The autonomous nature of the Agentic AI framework reduces operational costs and minimizes the need for expert intervention in the initial stages of data processing, thus offering a scalable solution that aligns with cost-efficient healthcare delivery. Furthermore, its architecture ensures that regulatory compliance is an integral aspect, enhancing trust in AI-driven clinical environments.

Ethical Considerations and Future Directions

Despite its thorough design, the framework raises key ethical concerns regarding data sovereignty and autonomous decision-making accountability. The reliance on cloud-based services for data anonymization requires careful consideration of regional data protection regulations, advocating for eventual support for edge-based anonymization techniques.
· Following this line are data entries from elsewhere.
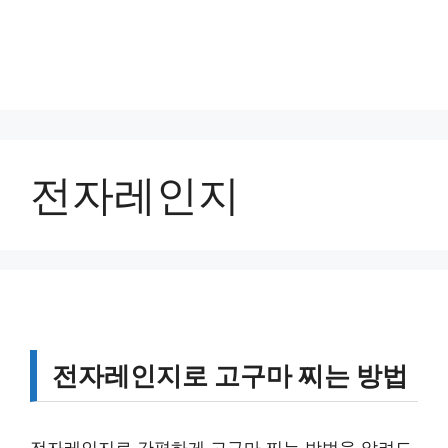
전자레인지
전자레인지로 고구마 찌는 방법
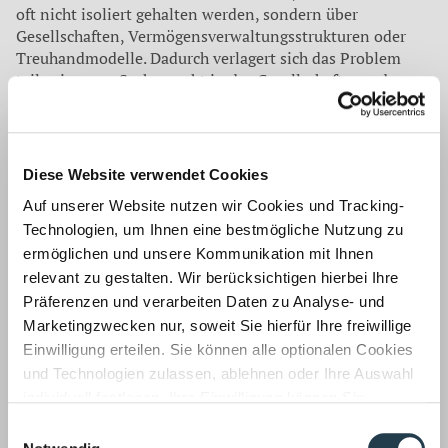
oft nicht isoliert gehalten werden, sondern über
Gesellschaften, Vermögensverwaltungsstrukturen oder
Treuhandmodelle. Dadurch verlagert sich das Problem
teilweise vom Sachenrecht in das Gesellschafts- und
Steuerrecht. Bei Anteilen an ausländischen
Immobiliengesellschaften stellt sich dann die Frage, ob
der Quellenstaat die Immobilie weiterhin als
maßgeblichen Anknüpfungspunkt behandelt oder ob er
Diese Website verwendet Cookies
den Anteilserwerb als eigenständigen steuerlichen
Auf unserer Website nutzen wir Cookies und Tracking-
Tatbestand erfasst. Solche Unterschiede entscheiden
Technologien, um Ihnen eine bestmögliche Nutzung zu
darüber, welche Steuer entsteht, welche Anrechnung
möglich ist und welche Nachweise erforderlich sind.
ermöglichen und unsere Kommunikation mit Ihnen
Gerade weil das Ergebnis stark vom Einzelfall abhängt, ist
relevant zu gestalten. Wir berücksichtigen hierbei Ihre
es riskant, aus nationalen Erfahrungswerten zu schließen,
Präferenzen und verarbeiten Daten zu Analyse- und
dass eine Immobilie „immer“ im Belegenheitsstaat
Marketingzwecken nur, soweit Sie hierfür Ihre freiwillige
abschließend besteuert wird.
Einwilligung erteilen. Sie können alle optionalen Cookies
und Technologien zulassen, ablehnen oder Ihre Auswahl
Ausländische Betriebsstätten, Beteiligungen und
individuell festlegen. Ihre Einwilligung können Sie
Betriebsvermögen erfordern klare Abgrenzungen
jederzeit mit Wirkung für die Zukunft widerrufen.
Einwilligungsauswahl
Unternehmerische Vermögensnachfolge ist häufig mit
Informationen zu von uns und Drittanbietern eingesetzten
Looking forward, enhancements to feature extraction algorithms and incorporating adaptive learning mechanisms in preprocessing recommendations could improve the system's adaptability to evolving datasets and dynamic clinical contexts.

Figure 5: An example of the complete workflow for both image/tabular data.

Conclusion

This paper introduces a comprehensive framework to address the fragmentation in medical data processing workflows. The use of specialized agents for data handling ensures efficient, flexible, and privacy-compliant data pipelines. By leveraging an Agentic AI architecture, the framework stands as a promising advancement for operationalizing AI in clinical settings, provided it continues to evolve in parallel with emerging data governance standards and ethical considerations.